The portal for rare diseases and orphan drugs

To date, less than 200 cases have been reported in the literature. The estimated incidence is less than 1/200,000 births, but is higher in some regions of Southern Italy, Cuba, Tunisia, and some populations in the USA.

The disease manifests in a spectrum ranging from a rapidly progressing severe form which starts approximately at 6 months of age (type I) to a moderate form with slower evolution (type II). Clinical symptoms and signs primarily include neurological damage leading to intellectual deficiency, psychomotor regression, speech difficulties, posture and walking difficulties, seizures and spasticity. They are often accompanied by coarse facial features, small stature, and dermatological abnormalities such as angiokeratomas. Other symptoms include cardiomyopathy, hepatosplenomegaly, dysostosis multiplex, joint contractures, recurrent lung infections and eye problems.

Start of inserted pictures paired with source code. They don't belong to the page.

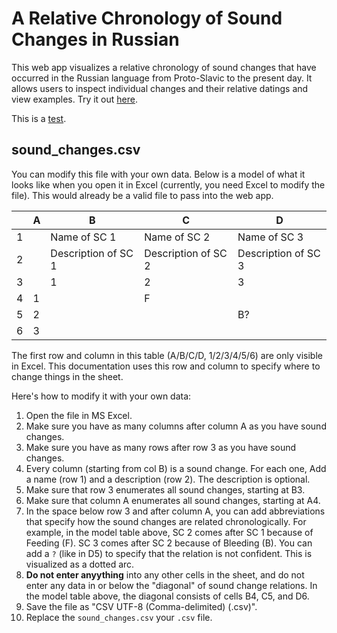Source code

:# A Relative Chronology of Sound Changes in Russian
This web app visualizes a relative chronology of sound changes that have occurred in the Russian language from Proto-Slavic to the present day. It allows users to inspect individual changes and their relative datings and view examples. Try it out [here](https://relchron.eu.pythonanywhere.com).

This is a [test](https://relchron.eu.pythonanywhere.com/sound_changes).

## sound_changes.csv
You can modify this file with your own data. Below is a model of what it looks like when you open it in Excel (currently, you need Excel to modify the file). This would already be a valid file to pass into the web app.

|  | A | B | C | D |
|---|---|---|---|---|
| 1 |  | Name of SC 1 | Name of SC 2 | Name of SC 3 |
| 2 |  | Description of SC 1 | Description of SC 2 | Description of SC 3 |
| 3 |  | 1 | 2 | 3 |
| 4 | 1 |  | F | |
| 5 | 2 |  |  | B? |
| 6 | 3 |  |  | |

The first row and column in this table (A/B/C/D, 1/2/3/4/5/6) are only visible in Excel. This documentation uses this row and column to specify where to change things in the sheet.

Here's how to modify it with your own data:
 1. Open the file in MS Excel.
 2. Make sure you have as many columns after column A as you have sound changes.
 3. Make sure you have as many rows after row 3 as you have sound changes.
 4. Every column (starting from col B) is a sound change. For each one, Add a name (row 1) and a description (row 2). The description is optional.
 5. Make sure that row 3 enumerates all sound changes, starting at B3.
 6. Make sure that column A enumerates all sound changes, starting at A4.
 7. In the space below row 3 and after column A, you can add abbreviations that specify how the sound changes are related chronologically. For example, in the model table above, SC 2 comes after SC 1 because of Feeding (F). SC 3 comes after SC 2 because of Bleeding (B). You can add a `?` (like in D5) to specify that the relation is not confident. This is visualized as a dotted arc.
 8. **Do not enter anyything** into any other cells in the sheet, and do not enter any data in or below the "diagonal" of sound change relations. In the model table above, the diagonal consists of cells B4, C5, and D6.
 9. Save the file as "CSV UTF-8 (Comma-delimited) (.csv)".
 10. Replace the `sound_changes.csv` your `.csv` file.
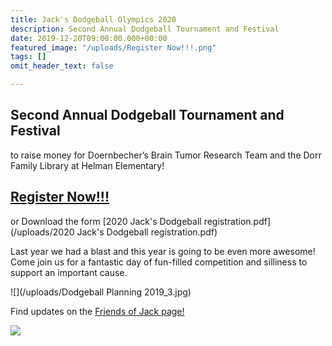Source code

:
 ```yaml
---
title: Jack's Dodgeball Olympics 2020
description: Second Annual Dodgeball Tournament and Festival
date: 2019-12-20T09:00:00.000+00:00
featured_image: "/uploads/Register Now!!!.png"
tags: []
omit_header_text: false

---
```

## Second Annual Dodgeball Tournament and Festival

to raise money for Doernbecher’s Brain Tumor Research Team and the Dorr Family Library at Helman Elementary!

## [Register Now!!!](https://docs.google.com/forms/d/e/1FAIpQLSeqXUOfafLVZjB7q1s2rxznakhujOVQXfRtDOmoq2m32GIiSA/viewform?vc=0&c=0&w=1 "Register Now!!!")

or Download the form \[2020 Jack's Dodgeball registration.pdf\](/uploads/2020 Jack's Dodgeball registration.pdf)

Last year we had a blast and this year is going to be even more awesome! Come join us for a fantastic day of fun-filled competition and silliness to support an important cause.

![](/uploads/Dodgeball Planning 2019_3.jpg)

Find updates on the [Friends of Jack page!](https://www.facebook.com/groups/262701727595775/)

![](/uploads/DodgeballOlympics.jpg)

The disease results from mutations in the FUCA1 gene (1p36-p34) which encodes the lysosomal α-L-fucosidase enzyme that catalyzes the hydrolysis of α-L-fucose residues in glycoproteins and oligosaccharides. Loss of function mutations in FUCA1 lead to a defect in synthesis or to the production of a non-functional enzyme and results in intralysosomal accumulation of fucosylated oligosaccharides and glycoproteins. To date, 60 pathogenic and likely pathogenic variants have been reported in the literature or genetic databases.

Diagnosis is based primarily on clinical symptoms and signs as well as biochemical tests measuring fucosylated oligosaccharides and glycoprotein overload. An increase in fucosylated oligosaccharides in urine, accompanied by a reduction of α-L-fucosidase protein activity in the blood, is a strong indication of fucosidosis. The diagnosis may be further confirmed by genetic testing.

Lysosomal storage diseases of the mucopolysaccharidosis type (MPS type 1 to 7), sphingolipidoses (Gaucher's and Fabry's disease), oligosaccharidoses (mannosidosis and Shindler's disease), and juvenile idiopathic arthritis all share some clinical features with fucosidosis. Careful clinical examination, biochemical analysis, and molecular genetic testing allow the exclusion of these diseases.

Antenatal screening may be performed by amniocentesis or chorionic villus sampling for families with a pathogenic variant.

Inheritance is autosomal recessive. Genetic counseling is recommended to at-risk couples to inform them that there is a 25% chance of having an affected child at each pregnancy.

Early diagnosis with a multi-systemic supportive care approach, and a multidisciplinary follow-up, can improve the quality of life and the longevity of these patients. Treatment consists of symptom-specific supportive care, such as antibiotic therapy for chronic respiratory infections, and fluid replacement for hyperhidrosis. Hematopoietic stem cell transplantation from bone marrow performed before the onset of severe symptoms may be effective but long-term results have yet to be determined.

In fucosidosis type I, severe neurologic deterioration happens rapidly and death from cachexia usually occurs between 5 and 10 years of age. In fucosidosis type II, neurological deterioration has a slower progression and most patients reach adulthood. There is no known correlation between location of the pathogenic variant in the FUCA1 gene and severity of clinical symptoms.